Case Summary
A previously healthy male toddler presented to the Emergency Department complaining of vomiting and diarrhea for 24 hours. Prior to presenting to the ER, the child had been awake for only one hour in the past 36 hours.
The child appeared to be ill upon examination. Laboratory results revealed slightly low chloride levels of 98, sodium levels of 130, bicarbonate levels of 17.3, and glucose levels of 45. The treatment team attempted IV placement several times, but eventually, the team gave up. The hospital discharged the child after giving him ibuprofen and ondansetron.
The following day, the child returned to the ER. According to the mother, the patient had lost two pounds since his symptoms began. At this visit, the labs revealed significant derangements, including an arterial pH of 6.79, potassium of 2.5, renal failure, and glucose of over 500. An episode of coffee ground emesis, unresponsiveness, and arrest occurred shortly after the infant arrived in the emergency room. The patient was intubated and transferred to an outside hospital. Shortly following the transfer, imaging revealed that the child had diffuse cerebral edema with tonsillar herniation. After a short course of treatment, care was withdrawn and the child died.
Case Theory
Tonsillar herniation occurs when brain tissue moves from one intracranial compartment to another, specifically when the cerebellar tonsils move through the foramen magnum. It is a time-critical, life-threatening condition that may be reversible with emergency surgical intervention and medical treatment. Swelling in the infratentorial space (such as cerebral hemorrhage) usually causes a tonsillar herniation. As the cerebellar tonsils pass through the foramen magnum, they compress the brain stem and obstruct the flow of cerebrospinal fluid (CSF). The condition is often described as “coning” as brain tissue is squeezed down through the foramen like being squeezed into a cone.
In CT and MRI scans, tonsillar herniation can be seen as effacement of the CSF cisterns around the brainstem and as inferior descent of the cerebellar tonsils. The mainstay treatment of meningoencephalitis is intravenous antimicrobial therapy. In cases of diagnosed tonsillar herniation with reactive pupils and rapid access to the neurosurgical unit, surgical intervention can be lifesaving to restore the craniocervical junction CSF flow.
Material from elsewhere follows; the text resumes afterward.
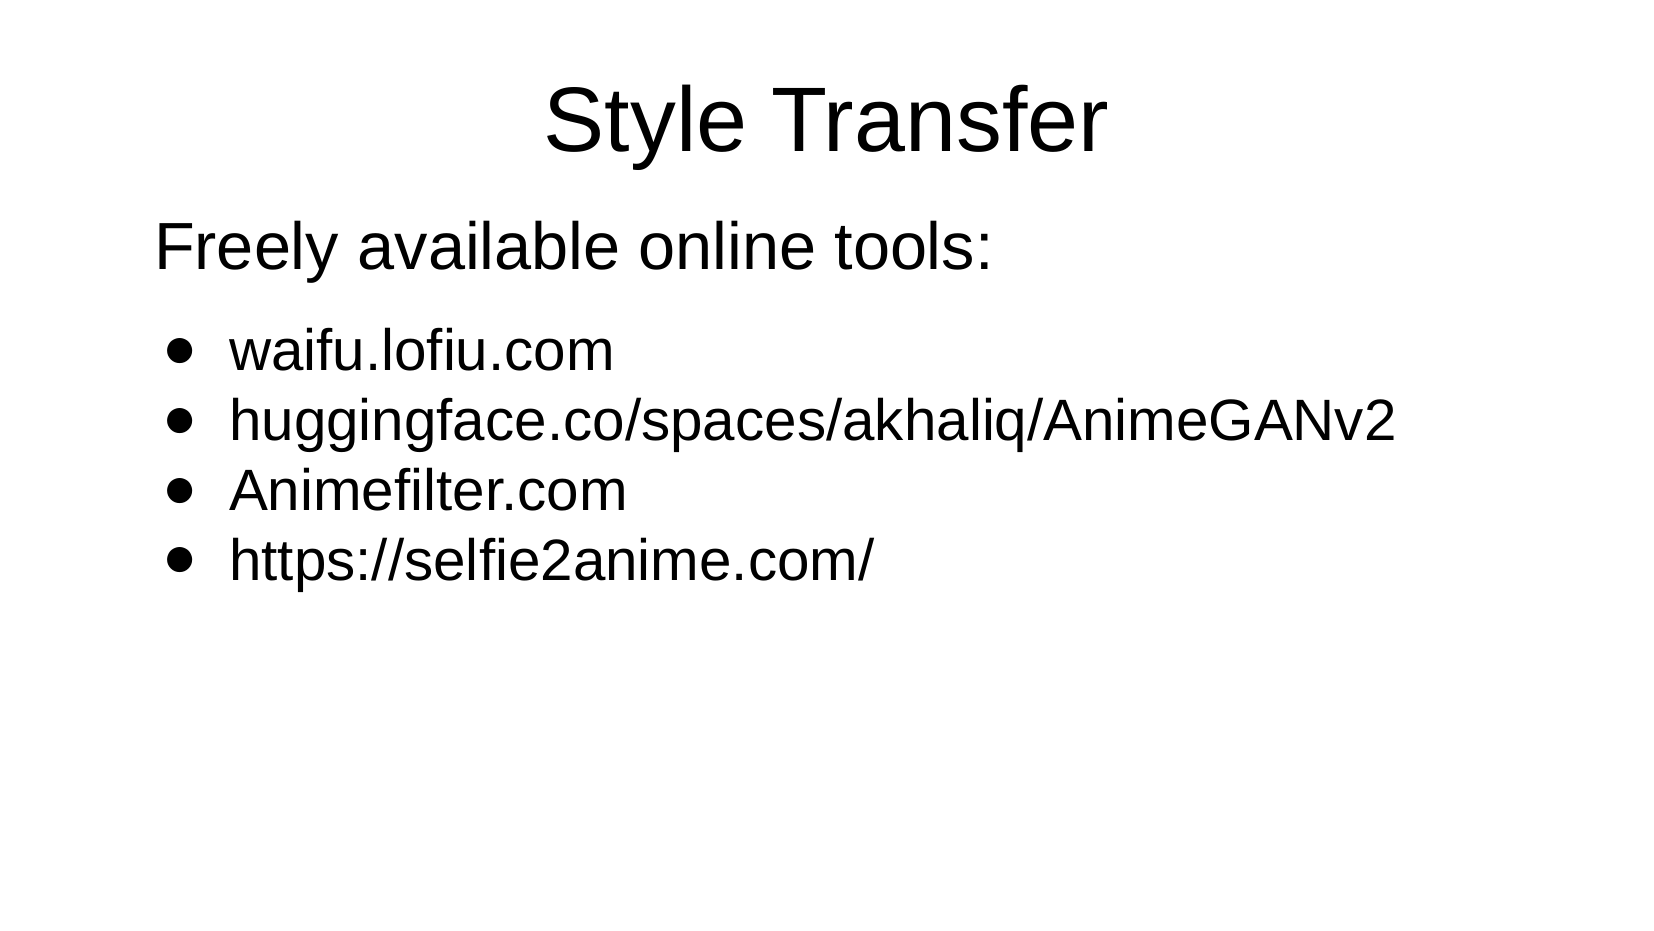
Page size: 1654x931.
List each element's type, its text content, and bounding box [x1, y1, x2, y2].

title Style Transfer [82, 37, 1571, 193]
text_box Freely available online tools: waifu.lofiu.com huggingface.co/spaces/akhaliq/AnimeGANv2 Animefilter.com https://selfie2anime.com/ [139, 195, 1583, 600]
The child’s medical care during the first visit to the Emergency Department was negligent and violated the standard of care. The hospital should not have discharged the child. His abnormal lab results and symptoms required further investigation and treatment.
Expert Witness Specialities
Pediatric Emergency Medicine
Pediatric emergency room doctors can speak to diagnostic medicine standards for sick children with similar blood values and symptoms. This expert can opine on the quality of care delivered in this case.
Questions for Expert Witnesses
- When a similar patient presents with somnolence, vomiting, diarrhea, hypoglycemia, and acidosis, what should be done for work-up and potential treatment?
- What is the standard of care for suspected tonsillar herniation?
- What is the patient prognosis with and without emergent care for tonsillar herniation?
- Was the discharge of this patient negligent?